Hey! We just stayed at Glacier NP for 8 days this past August, I can give you some very good information on where to stay, what to do:
1. Get your NP annual pass as you will use it for admission to all NP you will visit on your trip. It will save you $$ with as many parks you are visiting
2. We stayed at St. Mary campground on the east side of the park and would gladly do it again. It is located less than 1mile from the St. Mary engrance. since you are so close to the village (but it does not feel like it) you still have cell reception! it is a great campground - no hook ups or power as per most NP. generators are allowed 7-9am... noon-2... and 5-7. corresponds to meal making, allows for batteries to recharge. Camp staff very friendly.
3. There are brand new bathrooms with showers in the campground and they use tokens. You get one free token per person in your party each day from the check-in booth at the entrance. Be sure to pick up,everyday. If you don't shower everyday, you get longer showers when you do! The showers can generate long lines during peak hours 7-8:30 am and 5-7:30 pm. 
4. There are places to "swim" in the park but do so in glacier water, brr! If the kids need a swim afternoon, you can get a day pass to the KOA to use the pool, shower and the laundry area. This gives you a chance to take a break, play, shower, wash clothes and they even have a pizza operation in the KOA so you can make a time of it!
5. I would highly suggest scheduling a RedBus tour for the first day you are in the park. It will take most of the day but takes you from east to west via Gojng to the Sun Road. You learn the history, see the sights, with frequent stops to take stunning photos, etc. you make a stop at Lake McDonald Lodge on the west side for lunch (on your own...there is a hamburger place, dining room and grab and go deli). You also make a stop in the middle of the park at the Continental Divide. You will not be sorry you did this.
5a. Going to the Sun road is not to be missed. There are length limits on vehicles to go on it, to say there are cliffs and hairpin curves is an understatement. Our TV was too long for it, many are. The tour gives you all the information on how they built this crazy road so long ago. Amazing. 
6. If you want to to hike, go against the usual schedule. Head out on the trail about 6-6:30 in the morning. This is the BEST time to see wildlife... We saw big horn sheep, bears, mountain goats and assorted small creatures. Bring snacks and water. (Don't forget your bear spray- yes just about everyone has it. all park personnel have it on their belts. it is expensive.. start looking now as you shop at Cabelas or what have you and look for a good price. you can get it in the park but it is triple $$). Come back to the campground late morning, make lunch, shower at your leisure and then head out again. If you hike mid-day it feels a bit like Disneyland. I was not happy about getting out so early, kids too, but it was worth it!
7. The east side of the park is more arid, dry, sunny, no rain. After 6 days on the east, we went to the west side. Wet, rainy, thicker woods- the tour talks about the two different weather zones of the park on each side of the divide. We are from WA so the west felt like home. I still preferred the east over the west and I liked St. MAry's better.
So, this is very long, and I am happy to tell you more, just message me. I like to know where I am going so I did A LOT of research before I went.

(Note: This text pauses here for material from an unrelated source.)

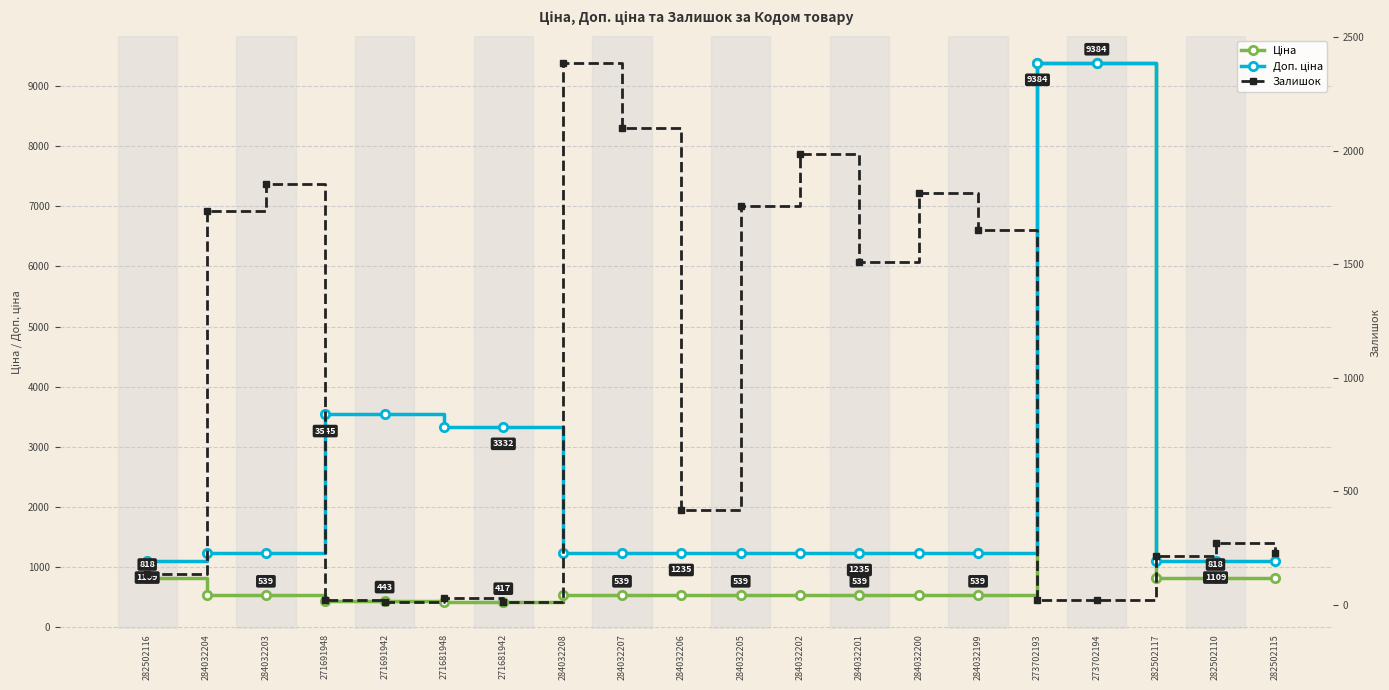

At which category is the sum across all series the highest?

273702193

Have a blast planning - what a wonderful trip!!!!!


----------



## JLAnderson

We kind of like the Yellowstone Valley Inn, which is about 16 mi up the canyon (towards Yellowstone) from Cody, WY. They have a small pool and a hot tub, and beautiful views. We have also stayed at the Cody KOA, which has a free shuttle to the Cody Night Rodeo. Don't miss the Cody Rodeo - it's a blast. There is also a daily play and shootout in front of the Irma Hotel in downtown Cody.

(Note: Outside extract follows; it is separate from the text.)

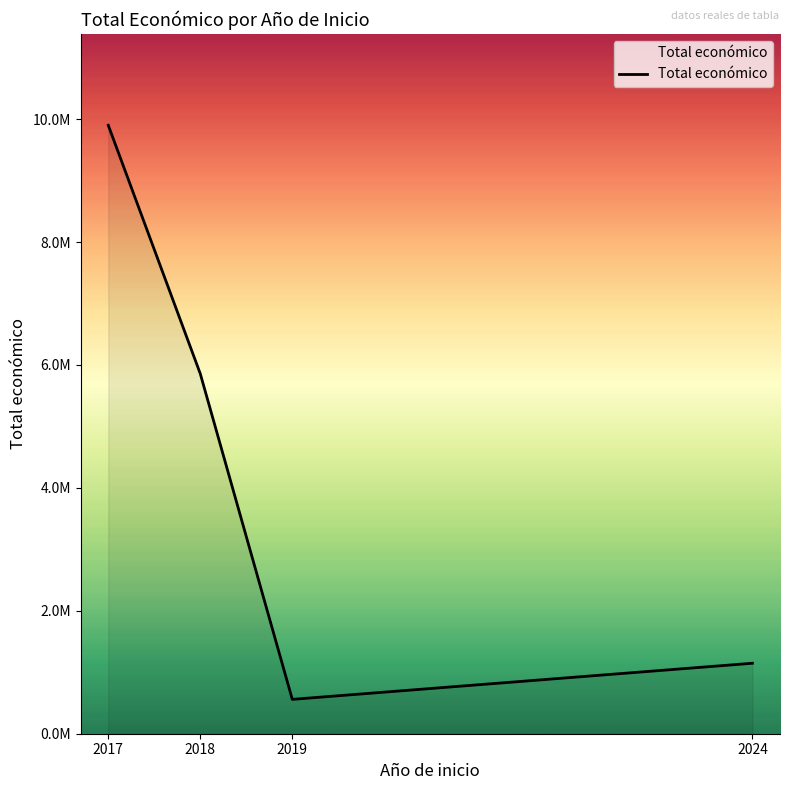

What is the value of the 2nd point from the left?

5857441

I also highly recommend the Buffalo Bill Historical Center in Cody. You can easily kill a day there, but can catch a lot on a faster visit

We've been out to Cody and to the Black Hills several times, and love both areas. We hope to be out there again in June or so as well, but depends on the work schedule... unfortunately.


----------



## CW2Jason

willingtonpaul said:


> we are heading west for 4 weeks next summer. plan is to do the black hills, yellowstone and glacier. i have done a good bit of research on places to stay and things to definitely not miss, but i imagine that there is some pretty darn good info and opinions out in this community from experience.
> 
> so please give me some ideas on what i should and should not miss and where i should stay.
> 
> thanks in advance
> 
> paul


We just made that trip last summer, we spent a week in South Dakota here: BEAVER LAKE CAMPGROUND
12005 West Hwy. 16, Custer, SD 57730
3 Miles West of Custer

Great location and the people are friendly.

Hope this helps. as for the trip out, we stayed at truck stops and Walmart parking lots to save cash. Have a great safe trip


----------